Back in Janurary, the FCC made headlines for fining Marriott $600,000 for blocking Wi-Fi hot spots, citing the Communications Act, which prohibits interference with "authorized radio communications," including Wi-Fi. Hotels like Marriott have blocked Wi-Fi hot spots in the past so that visitors can't set up their own network, and get out of paying hefty fees to use the hotel's Internet service. But despite six-figure FCC fines, hotel giants are still trying to force patrons to use their Wi-Fi.
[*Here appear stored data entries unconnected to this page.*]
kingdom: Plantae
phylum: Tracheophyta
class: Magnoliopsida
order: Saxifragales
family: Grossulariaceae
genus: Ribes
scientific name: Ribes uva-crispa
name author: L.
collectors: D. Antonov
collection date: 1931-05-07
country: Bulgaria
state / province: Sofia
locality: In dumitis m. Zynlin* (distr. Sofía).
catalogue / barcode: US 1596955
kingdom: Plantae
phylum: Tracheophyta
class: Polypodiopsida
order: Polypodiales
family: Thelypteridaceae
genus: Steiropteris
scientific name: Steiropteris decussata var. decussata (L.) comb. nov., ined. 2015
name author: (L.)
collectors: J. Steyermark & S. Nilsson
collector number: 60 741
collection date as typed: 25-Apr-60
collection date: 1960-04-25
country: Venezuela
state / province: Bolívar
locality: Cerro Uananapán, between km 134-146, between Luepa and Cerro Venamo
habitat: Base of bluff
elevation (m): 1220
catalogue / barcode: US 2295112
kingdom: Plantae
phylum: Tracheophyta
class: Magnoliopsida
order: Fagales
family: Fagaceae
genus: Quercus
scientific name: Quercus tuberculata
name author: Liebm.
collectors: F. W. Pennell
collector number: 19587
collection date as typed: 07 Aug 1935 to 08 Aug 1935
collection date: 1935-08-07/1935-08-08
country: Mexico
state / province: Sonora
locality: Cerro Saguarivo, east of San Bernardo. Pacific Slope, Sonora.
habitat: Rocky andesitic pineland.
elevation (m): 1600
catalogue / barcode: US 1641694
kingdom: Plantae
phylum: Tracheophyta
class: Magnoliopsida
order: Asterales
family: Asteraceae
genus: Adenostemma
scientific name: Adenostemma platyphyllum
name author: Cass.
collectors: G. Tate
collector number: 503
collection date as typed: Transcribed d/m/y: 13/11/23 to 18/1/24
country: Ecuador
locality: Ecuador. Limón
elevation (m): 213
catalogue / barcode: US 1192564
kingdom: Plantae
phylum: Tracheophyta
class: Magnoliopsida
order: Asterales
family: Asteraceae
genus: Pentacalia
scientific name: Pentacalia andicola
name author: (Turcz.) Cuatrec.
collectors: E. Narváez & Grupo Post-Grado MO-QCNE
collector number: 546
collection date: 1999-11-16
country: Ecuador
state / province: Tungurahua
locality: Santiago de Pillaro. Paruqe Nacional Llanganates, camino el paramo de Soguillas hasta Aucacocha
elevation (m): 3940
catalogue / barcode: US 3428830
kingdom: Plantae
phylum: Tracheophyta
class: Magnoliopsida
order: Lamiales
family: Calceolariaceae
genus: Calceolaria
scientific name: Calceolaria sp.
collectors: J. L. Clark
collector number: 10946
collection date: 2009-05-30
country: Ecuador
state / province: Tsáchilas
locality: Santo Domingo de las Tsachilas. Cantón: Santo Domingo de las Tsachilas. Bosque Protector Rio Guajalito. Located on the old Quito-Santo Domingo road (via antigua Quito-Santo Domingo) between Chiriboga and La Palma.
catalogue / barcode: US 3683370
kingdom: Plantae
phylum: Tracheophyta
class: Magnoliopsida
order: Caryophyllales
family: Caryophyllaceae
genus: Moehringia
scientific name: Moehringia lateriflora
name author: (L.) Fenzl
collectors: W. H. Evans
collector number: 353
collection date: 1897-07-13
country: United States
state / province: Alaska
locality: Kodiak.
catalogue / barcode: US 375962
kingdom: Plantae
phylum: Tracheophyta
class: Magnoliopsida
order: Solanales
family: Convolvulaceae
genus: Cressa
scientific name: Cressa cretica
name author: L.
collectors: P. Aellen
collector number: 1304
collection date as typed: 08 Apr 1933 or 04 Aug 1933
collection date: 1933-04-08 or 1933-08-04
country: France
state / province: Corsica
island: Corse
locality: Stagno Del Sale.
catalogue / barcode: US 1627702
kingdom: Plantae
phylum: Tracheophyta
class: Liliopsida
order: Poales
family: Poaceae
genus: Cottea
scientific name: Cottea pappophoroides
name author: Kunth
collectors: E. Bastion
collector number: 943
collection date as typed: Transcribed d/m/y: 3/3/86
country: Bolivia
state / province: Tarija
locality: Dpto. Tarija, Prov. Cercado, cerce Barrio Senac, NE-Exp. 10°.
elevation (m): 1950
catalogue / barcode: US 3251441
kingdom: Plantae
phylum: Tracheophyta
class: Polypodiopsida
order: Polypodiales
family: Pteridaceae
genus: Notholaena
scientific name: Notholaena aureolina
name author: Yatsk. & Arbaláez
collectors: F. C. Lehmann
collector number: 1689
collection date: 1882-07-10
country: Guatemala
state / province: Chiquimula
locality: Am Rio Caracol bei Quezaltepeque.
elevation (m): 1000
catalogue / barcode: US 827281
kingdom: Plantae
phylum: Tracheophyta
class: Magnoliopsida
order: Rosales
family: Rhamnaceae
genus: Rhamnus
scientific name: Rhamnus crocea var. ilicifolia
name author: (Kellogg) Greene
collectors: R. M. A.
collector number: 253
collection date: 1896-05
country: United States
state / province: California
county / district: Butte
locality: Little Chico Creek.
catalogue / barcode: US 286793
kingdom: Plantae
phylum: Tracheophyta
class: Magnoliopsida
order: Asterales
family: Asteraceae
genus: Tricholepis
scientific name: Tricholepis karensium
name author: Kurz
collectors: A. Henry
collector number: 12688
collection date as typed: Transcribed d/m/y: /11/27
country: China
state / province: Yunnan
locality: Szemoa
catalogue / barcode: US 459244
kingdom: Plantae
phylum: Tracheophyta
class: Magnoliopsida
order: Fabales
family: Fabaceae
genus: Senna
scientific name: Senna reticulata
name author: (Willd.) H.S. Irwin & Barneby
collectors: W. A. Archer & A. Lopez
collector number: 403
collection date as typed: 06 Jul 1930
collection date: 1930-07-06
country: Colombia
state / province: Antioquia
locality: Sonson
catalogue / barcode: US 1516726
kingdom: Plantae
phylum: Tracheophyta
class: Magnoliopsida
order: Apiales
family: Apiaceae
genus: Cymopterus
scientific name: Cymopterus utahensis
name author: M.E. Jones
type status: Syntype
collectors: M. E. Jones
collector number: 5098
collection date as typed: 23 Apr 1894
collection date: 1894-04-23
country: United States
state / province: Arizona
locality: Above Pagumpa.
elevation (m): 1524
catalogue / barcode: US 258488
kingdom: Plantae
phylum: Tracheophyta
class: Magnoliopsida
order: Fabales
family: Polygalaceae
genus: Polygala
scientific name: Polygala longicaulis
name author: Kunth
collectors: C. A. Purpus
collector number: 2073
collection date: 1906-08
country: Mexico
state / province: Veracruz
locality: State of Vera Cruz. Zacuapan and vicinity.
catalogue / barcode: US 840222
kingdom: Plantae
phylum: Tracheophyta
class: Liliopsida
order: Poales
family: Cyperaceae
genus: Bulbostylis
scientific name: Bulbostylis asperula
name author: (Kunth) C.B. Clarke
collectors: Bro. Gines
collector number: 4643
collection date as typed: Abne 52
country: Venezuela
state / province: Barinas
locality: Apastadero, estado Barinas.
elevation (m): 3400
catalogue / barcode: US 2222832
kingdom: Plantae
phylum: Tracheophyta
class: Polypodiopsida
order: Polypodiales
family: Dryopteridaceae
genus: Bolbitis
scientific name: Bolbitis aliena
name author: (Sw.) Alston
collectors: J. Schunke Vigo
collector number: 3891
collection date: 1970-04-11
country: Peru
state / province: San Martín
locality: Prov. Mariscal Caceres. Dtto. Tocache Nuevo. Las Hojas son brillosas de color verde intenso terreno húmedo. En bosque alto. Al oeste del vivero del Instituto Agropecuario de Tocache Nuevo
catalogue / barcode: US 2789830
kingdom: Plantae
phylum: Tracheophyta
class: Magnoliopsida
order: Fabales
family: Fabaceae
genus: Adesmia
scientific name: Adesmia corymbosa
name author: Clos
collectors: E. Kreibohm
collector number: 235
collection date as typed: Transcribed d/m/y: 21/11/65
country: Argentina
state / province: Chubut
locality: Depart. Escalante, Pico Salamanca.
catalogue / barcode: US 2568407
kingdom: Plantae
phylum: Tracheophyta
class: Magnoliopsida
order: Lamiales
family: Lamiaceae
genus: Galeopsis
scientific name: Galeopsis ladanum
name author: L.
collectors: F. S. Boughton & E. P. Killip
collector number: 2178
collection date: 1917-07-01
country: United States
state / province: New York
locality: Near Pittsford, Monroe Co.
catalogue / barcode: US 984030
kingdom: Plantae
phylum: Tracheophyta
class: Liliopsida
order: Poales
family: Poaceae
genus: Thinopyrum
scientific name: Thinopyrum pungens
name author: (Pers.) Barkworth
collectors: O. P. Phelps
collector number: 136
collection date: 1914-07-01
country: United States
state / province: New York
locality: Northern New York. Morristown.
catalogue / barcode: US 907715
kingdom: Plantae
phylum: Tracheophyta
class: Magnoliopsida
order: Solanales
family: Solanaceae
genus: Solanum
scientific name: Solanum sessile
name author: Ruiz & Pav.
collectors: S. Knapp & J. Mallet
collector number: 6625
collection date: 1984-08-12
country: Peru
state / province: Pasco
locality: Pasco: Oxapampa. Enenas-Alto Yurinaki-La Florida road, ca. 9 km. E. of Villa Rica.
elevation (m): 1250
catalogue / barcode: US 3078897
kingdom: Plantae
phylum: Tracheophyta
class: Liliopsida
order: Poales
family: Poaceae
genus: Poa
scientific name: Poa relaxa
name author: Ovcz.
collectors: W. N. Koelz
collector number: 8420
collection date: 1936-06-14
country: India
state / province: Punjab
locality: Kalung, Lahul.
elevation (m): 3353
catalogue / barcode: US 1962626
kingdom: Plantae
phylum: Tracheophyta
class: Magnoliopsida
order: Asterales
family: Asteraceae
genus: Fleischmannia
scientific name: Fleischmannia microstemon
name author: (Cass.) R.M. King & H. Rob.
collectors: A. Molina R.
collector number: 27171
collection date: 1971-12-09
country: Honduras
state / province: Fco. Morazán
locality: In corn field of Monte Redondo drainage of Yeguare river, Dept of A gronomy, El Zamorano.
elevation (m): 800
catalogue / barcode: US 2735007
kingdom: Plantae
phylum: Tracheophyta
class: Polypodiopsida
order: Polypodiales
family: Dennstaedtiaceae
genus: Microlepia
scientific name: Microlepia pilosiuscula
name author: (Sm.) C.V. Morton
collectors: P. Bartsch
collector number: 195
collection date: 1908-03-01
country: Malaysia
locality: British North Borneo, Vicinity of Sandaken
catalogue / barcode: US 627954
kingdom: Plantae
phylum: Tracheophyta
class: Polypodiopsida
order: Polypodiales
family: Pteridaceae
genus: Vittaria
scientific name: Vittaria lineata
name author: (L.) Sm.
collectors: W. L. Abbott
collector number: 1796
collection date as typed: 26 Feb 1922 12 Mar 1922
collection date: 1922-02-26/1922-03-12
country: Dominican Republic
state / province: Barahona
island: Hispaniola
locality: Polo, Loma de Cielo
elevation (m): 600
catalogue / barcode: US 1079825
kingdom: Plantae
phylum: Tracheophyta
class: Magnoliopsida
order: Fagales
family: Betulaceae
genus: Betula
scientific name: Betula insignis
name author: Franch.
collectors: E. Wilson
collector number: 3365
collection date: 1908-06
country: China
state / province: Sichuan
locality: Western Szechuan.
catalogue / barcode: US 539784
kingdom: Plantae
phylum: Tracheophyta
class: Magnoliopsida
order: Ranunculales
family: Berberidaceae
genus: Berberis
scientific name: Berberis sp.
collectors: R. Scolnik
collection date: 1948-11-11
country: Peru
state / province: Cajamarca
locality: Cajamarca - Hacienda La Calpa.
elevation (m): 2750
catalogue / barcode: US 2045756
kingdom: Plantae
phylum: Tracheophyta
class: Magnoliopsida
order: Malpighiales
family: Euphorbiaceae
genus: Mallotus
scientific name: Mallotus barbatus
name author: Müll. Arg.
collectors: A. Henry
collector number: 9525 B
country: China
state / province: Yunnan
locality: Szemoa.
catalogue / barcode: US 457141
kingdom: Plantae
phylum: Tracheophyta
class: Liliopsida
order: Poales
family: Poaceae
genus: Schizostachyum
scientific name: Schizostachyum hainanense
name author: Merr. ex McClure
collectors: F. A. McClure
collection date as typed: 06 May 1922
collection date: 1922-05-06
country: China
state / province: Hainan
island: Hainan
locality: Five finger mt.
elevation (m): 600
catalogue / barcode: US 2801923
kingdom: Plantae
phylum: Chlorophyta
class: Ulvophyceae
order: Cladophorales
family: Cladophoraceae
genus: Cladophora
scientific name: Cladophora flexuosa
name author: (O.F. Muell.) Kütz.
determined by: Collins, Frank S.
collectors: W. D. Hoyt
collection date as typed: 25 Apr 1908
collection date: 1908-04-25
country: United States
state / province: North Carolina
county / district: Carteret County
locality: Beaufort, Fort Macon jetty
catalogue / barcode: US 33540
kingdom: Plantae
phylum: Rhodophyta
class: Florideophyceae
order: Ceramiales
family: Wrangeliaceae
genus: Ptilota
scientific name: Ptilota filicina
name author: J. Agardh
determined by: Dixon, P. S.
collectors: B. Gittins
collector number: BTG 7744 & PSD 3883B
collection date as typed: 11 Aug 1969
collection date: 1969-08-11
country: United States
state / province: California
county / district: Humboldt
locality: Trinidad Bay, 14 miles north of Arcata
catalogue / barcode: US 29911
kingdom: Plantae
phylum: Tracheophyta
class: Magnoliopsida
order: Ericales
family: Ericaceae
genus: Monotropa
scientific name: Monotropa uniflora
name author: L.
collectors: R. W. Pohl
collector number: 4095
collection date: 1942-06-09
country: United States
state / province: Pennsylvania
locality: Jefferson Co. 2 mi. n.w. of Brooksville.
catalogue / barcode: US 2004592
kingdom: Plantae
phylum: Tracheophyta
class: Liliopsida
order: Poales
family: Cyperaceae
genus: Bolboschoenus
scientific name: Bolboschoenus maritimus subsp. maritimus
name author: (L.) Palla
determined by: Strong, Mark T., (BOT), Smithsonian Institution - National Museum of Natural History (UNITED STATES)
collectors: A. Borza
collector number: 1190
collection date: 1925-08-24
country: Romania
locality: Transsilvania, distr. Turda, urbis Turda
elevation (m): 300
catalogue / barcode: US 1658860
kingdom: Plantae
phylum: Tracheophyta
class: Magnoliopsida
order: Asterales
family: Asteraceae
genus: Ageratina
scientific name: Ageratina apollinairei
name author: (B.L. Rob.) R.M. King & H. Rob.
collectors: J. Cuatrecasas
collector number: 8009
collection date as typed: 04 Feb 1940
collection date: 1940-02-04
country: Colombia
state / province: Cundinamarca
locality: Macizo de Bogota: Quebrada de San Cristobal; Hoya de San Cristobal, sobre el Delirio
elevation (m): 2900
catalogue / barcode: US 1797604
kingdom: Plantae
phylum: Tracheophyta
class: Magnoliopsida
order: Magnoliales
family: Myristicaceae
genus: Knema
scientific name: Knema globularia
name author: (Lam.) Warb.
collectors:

According to the New York Times, the FCC is once again considering levying fines, this time against M.C. Dean, which provides Internet services at the Baltimore Convention Center, and Hilton Worldwide Holdings, for $718,000 and $25,000 each. M.C. Dean allegedly blocked Wi-Fi hot spots, while Hilton allegedly tampered with an investigation into its supposed Wi-Fi blocking.

What's at stake here is that hotels could lose an important source of revenue--as much as half a billion dollars each year, according to an NYU hospitality professor quoted in the Times story. While it pales in comparison to the $176.7 billion generated by the U.S. hotel industry in 2014, it is an easy source of revenue, especially considering the fact that it allows hotels to generate thousands or even millions of dollars in a single day. Take a look at the Wi-Fi tab for all 175,000 attendees at this year's Consumer Electronics Show--over half a million dollars--and it's easy to see why event centers are hesitant to part with this influx of cash.

But even as hotels start to offer discounts, most meeting planners still save thousands of dollars by bringing their own Wi-Fi hot spot. And with the FCC now on the consumers' side--and no indication that it's willing to back down--it appears as though for hotels, the days of generating millions of dollars from Wi-Fi fees may be coming to an end.